[Collected data]
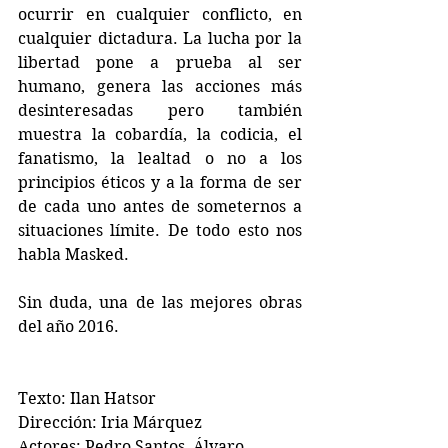
ocurrir en cualquier conflicto, en 
cualquier dictadura. La lucha por la 
libertad pone a prueba al ser 
humano, genera las acciones más 
desinteresadas pero también 
muestra la cobardía, la codicia, el 
fanatismo, la lealtad o no a los 
principios éticos y a la forma de ser 
de cada uno antes de someternos a 
situaciones límite. De todo esto nos 
habla Masked.
Sin duda, una de las mejores obras 
del año 2016.
Texto: Ilan Hatsor
Dirección: Iria Márquez
Actores: Pedro Santos, Álvaro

- [TRY IT] Print the data above exactly, from its first line to the line bearing "fanatismo, la lealtad o no a los" inclusive, and keep pictures out of the result.

- [SOLUTION]
ocurrir en cualquier conflicto, en 
cualquier dictadura. La lucha por la 
libertad pone a prueba al ser 
humano, genera las acciones más 
desinteresadas pero también 
muestra la cobardía, la codicia, el 
fanatismo, la lealtad o no a los 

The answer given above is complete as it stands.